#### Information shown
Start of Block

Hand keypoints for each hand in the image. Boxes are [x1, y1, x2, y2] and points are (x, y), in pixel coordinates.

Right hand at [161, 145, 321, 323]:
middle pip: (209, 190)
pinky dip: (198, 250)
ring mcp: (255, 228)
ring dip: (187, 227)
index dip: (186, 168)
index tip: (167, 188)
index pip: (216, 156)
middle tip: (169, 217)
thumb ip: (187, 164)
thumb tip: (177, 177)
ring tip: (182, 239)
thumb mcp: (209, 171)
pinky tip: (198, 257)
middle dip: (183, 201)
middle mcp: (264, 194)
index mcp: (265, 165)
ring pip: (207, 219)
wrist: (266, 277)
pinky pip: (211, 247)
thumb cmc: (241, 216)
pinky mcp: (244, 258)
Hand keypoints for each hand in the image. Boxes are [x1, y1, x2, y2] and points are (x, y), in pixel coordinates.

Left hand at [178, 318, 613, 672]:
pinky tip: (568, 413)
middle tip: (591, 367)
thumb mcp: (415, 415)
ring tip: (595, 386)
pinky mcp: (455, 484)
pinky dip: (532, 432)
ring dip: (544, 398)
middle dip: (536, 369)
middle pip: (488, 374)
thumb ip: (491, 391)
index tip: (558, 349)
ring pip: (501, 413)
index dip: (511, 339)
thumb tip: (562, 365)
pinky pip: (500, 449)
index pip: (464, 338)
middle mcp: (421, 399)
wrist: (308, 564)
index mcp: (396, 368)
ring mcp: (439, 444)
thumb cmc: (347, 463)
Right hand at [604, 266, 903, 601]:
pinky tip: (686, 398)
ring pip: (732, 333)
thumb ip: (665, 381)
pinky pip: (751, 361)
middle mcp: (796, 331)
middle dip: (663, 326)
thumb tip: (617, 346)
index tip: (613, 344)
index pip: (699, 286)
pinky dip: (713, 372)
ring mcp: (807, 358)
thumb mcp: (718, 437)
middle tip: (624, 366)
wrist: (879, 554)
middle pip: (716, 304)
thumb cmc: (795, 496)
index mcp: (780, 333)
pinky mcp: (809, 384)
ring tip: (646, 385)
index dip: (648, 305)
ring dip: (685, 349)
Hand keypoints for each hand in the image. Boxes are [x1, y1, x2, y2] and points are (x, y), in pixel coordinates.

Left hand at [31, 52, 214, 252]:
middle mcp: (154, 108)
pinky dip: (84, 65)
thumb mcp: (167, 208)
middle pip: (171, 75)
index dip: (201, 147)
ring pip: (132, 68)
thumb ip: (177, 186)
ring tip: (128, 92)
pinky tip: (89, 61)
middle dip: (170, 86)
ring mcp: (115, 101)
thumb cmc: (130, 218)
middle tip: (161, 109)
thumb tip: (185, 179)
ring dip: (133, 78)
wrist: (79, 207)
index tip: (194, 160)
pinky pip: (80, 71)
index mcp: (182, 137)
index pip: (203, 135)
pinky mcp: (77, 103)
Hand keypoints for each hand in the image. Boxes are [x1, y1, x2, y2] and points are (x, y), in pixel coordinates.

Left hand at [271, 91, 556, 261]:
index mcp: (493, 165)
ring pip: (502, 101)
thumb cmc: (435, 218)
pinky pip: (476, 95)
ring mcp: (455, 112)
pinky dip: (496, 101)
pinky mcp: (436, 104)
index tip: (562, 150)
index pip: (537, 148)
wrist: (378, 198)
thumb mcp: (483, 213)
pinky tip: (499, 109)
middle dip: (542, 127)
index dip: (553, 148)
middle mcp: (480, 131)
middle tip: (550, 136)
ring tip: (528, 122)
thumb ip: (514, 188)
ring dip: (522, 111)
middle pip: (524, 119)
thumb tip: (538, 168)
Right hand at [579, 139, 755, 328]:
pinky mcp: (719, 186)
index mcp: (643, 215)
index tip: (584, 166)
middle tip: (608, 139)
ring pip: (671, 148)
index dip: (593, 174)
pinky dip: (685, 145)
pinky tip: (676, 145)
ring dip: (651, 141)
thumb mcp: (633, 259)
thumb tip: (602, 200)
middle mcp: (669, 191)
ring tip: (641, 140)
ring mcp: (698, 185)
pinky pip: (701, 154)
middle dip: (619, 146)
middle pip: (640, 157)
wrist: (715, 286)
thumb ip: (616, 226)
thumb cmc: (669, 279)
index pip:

End of Block

#### Exercise instructions
In the entries above, find the line with "thumb tip: (177, 177)" and the line with "index dip: (511, 339)", then set down exactly those two and every line between them, nothing else.

#### Task result
thumb tip: (177, 177)
ring tip: (182, 239)
thumb mcp: (209, 171)
pinky tip: (198, 257)
middle dip: (183, 201)
middle mcp: (264, 194)
index mcp: (265, 165)
ring pip: (207, 219)
wrist: (266, 277)
pinky pip: (211, 247)
thumb cmc: (241, 216)
pinky mcp: (244, 258)
Hand keypoints for each hand in the image. Boxes are [x1, y1, x2, y2] and points are (x, y), in pixel coordinates.

Left hand at [178, 318, 613, 672]:
pinky tip: (568, 413)
middle tip: (591, 367)
thumb mcp: (415, 415)
ring tip: (595, 386)
pinky mcp: (455, 484)
pinky dip: (532, 432)
ring dip: (544, 398)
middle dip: (536, 369)
middle pip: (488, 374)
thumb ip: (491, 391)
index tip: (558, 349)
ring pip: (501, 413)
index dip: (511, 339)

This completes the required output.